La douce tristesse de ses rues fanées et flétries, de son passé tombé en disgrâce

« Pamuk me rappelle Borges, l’aveugle qui voyait en Buenos Aires la carte de ses propres humiliations, ou Edward Morgan Forster qui arpentait Alexandrie pour écrire le guide d’un endroit qui n’existait plus… Ses romans lui ont valu une reconnaissance mondiale, mais peut-être se souviendra-t-on plus longtemps de Pamuk en vertu du mémorial nostalgique qu’il a érigé à la ville de son cœur », dit Mme Jan Morris ****.

Voici un passage qui donnera une idée du style de « La Vie nouvelle » : « Au cours de mes lectures, la lumière qui jaillissait du livre me semblait parfois si violente, si intense que non seulement je me sentais fondre corps et âme, mais j’avais aussi l’impression que tout ce qui faisait de moi ce que j’étais disparaissait sous cette lumière.

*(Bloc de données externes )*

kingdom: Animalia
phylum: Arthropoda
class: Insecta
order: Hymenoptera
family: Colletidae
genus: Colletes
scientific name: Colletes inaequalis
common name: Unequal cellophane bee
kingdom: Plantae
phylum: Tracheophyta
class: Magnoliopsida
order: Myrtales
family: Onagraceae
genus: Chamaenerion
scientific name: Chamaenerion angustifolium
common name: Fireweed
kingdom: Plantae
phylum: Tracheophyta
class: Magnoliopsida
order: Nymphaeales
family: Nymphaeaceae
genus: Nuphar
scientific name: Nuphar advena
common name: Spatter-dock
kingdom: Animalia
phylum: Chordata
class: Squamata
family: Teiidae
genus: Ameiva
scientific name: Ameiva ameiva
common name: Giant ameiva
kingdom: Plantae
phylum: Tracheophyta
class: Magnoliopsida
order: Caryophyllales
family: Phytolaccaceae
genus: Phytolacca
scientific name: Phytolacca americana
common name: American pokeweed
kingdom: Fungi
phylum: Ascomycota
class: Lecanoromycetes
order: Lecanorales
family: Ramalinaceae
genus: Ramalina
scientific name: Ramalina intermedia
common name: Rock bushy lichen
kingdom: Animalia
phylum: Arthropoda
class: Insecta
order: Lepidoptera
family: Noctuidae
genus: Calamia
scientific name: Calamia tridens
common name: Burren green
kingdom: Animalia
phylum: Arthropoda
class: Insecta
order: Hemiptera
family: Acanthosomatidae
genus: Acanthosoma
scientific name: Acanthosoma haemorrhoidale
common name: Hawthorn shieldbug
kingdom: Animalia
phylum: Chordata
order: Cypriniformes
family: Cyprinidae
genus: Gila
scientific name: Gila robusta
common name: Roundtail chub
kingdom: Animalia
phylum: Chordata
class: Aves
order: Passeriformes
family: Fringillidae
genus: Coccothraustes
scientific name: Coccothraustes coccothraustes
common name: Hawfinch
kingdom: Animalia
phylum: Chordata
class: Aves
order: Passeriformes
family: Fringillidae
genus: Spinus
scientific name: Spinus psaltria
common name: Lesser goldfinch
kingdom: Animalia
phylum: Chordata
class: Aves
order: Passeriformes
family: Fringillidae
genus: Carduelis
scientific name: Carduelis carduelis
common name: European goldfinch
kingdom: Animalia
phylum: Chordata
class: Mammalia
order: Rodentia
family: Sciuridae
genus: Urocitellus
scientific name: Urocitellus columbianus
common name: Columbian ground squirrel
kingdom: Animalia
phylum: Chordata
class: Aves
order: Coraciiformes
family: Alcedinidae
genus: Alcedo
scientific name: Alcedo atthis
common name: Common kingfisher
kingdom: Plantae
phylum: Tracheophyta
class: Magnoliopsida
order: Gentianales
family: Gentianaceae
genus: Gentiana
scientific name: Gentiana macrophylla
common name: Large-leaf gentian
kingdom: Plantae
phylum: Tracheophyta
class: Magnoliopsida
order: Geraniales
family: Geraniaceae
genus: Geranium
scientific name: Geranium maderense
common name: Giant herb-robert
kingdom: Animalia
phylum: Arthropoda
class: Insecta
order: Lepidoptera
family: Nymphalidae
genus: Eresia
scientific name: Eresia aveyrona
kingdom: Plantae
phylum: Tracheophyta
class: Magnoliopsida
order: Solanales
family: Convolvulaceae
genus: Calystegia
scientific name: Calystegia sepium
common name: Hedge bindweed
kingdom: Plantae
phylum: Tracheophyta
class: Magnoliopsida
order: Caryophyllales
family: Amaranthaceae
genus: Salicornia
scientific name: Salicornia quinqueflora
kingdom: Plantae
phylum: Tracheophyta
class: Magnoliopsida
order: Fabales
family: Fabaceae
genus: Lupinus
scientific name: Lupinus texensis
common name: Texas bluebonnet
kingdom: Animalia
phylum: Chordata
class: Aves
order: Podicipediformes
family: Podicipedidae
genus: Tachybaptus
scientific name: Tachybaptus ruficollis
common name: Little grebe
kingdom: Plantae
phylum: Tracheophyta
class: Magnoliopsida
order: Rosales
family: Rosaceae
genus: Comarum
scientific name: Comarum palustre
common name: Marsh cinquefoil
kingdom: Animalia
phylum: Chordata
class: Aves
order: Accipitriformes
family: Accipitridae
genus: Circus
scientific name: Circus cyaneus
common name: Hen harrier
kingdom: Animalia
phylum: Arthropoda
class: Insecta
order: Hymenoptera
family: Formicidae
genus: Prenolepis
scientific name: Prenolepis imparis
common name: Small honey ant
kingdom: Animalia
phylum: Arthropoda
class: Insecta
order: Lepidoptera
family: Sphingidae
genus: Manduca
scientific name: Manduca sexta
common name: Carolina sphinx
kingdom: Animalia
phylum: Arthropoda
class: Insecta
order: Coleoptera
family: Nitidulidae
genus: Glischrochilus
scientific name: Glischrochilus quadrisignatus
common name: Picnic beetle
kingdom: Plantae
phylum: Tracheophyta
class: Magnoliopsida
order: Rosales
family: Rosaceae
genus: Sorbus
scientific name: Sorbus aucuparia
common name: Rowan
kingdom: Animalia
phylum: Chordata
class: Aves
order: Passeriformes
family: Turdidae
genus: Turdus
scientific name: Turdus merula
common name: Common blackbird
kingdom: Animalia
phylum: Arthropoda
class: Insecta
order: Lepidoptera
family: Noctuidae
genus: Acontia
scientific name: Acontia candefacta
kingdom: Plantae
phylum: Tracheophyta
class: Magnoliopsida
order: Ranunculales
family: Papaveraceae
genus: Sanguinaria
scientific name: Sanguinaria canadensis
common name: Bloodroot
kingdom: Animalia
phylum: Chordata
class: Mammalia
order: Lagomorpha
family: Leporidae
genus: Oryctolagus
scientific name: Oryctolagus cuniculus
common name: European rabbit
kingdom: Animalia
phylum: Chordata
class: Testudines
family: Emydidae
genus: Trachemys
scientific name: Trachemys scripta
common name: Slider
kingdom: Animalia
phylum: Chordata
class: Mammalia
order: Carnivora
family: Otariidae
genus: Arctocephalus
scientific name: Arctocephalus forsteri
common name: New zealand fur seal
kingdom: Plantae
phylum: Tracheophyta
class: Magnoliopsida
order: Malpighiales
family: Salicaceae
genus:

J’imaginais alors la lumière qui m’envahissait, de plus en plus violente, pareille au début à une faible lueur surgissant d’une fissure du sol, devenant ensuite de plus en plus intense, envahissant le monde, un monde où j’avais ma place à moi ; je rêvais que je rencontrais Djanan dans les rues de cette contrée dont j’imaginais… les arbres immortels et les villes disparues ; je rêvais qu’elle se jetait dans mes bras » *****.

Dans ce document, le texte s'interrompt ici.